I’d say the theme of the novel is the decline of the human race. It includes a lot of science and a lot of explicit sex. Michel and Bruno don’t live happily ever after. Neither does humanity. Yet the story ends on what seems to be a positive development. Houellebecq is suggesting that things can only get better from here.

Submission: A Novel by Michel Houellebecq

Houellebecq is one of France’s leading novelists, maybe their leading novelist. He is known for being controversial. This is the only book of his I’ve read. It made me want to read another.

The story is told from the point of view of a middle-aged professor of literature at the Sorbonne. He is relatively well-known in academic circles, but feels his career is at a dead end. He has frequent affairs with his female students. He is especially attached to one young woman, but otherwise feels lonely.

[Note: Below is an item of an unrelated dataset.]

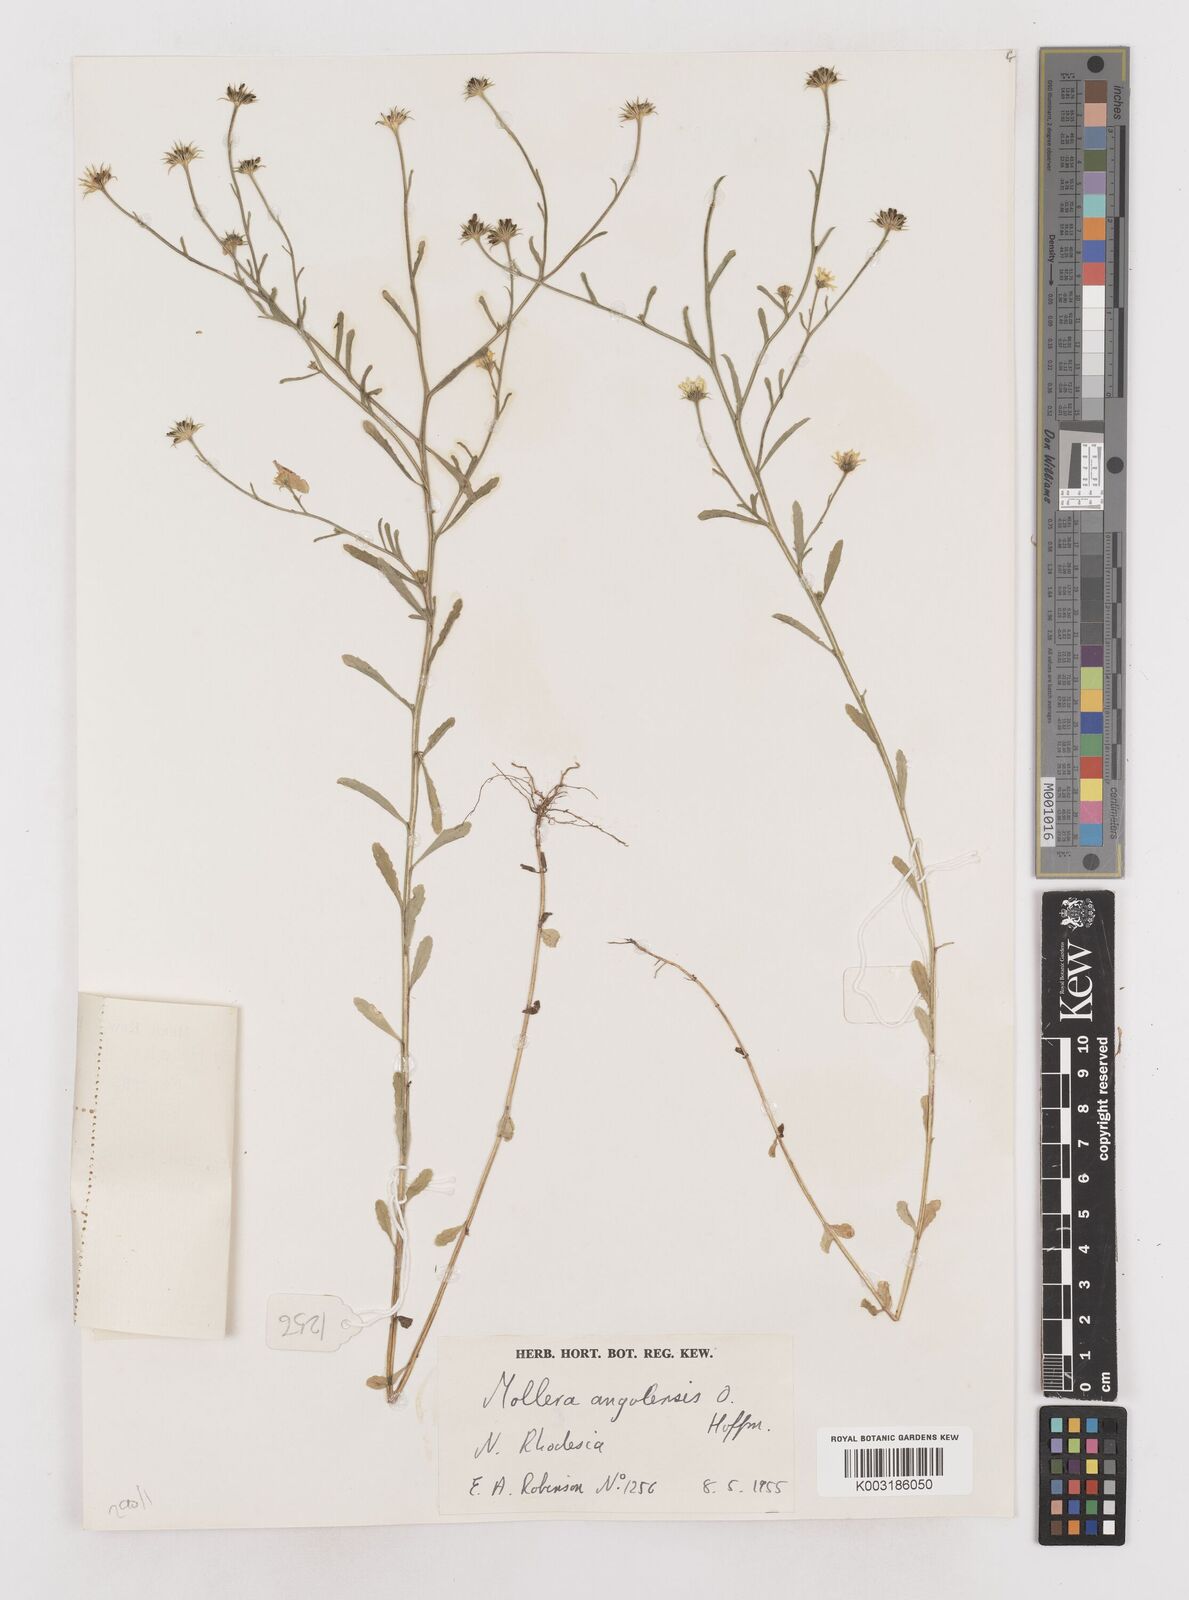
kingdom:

The novel is set in the near future. What may have made it controversial is that Houellebecq imagines that a new political party is having great success in France. It’s the Muslim Brotherhood. An election is coming and it looks as if they may win. Nobody knows what will happen. The professor isn’t really interested in politics, but he’s nervous about his future in a country that appears to be rapidly changing.

The arabic word islam means “submission” or “submission to the will of God”. I suppose Submission is satire, and it’s funny at times, but it addresses serious themes. I only wish I had understood more of the cultural references. The author refers to lots of French historical and literary figures, as well as current politicians and pundits. If I’d known who he was talking about, I’d have appreciated more of the jokes.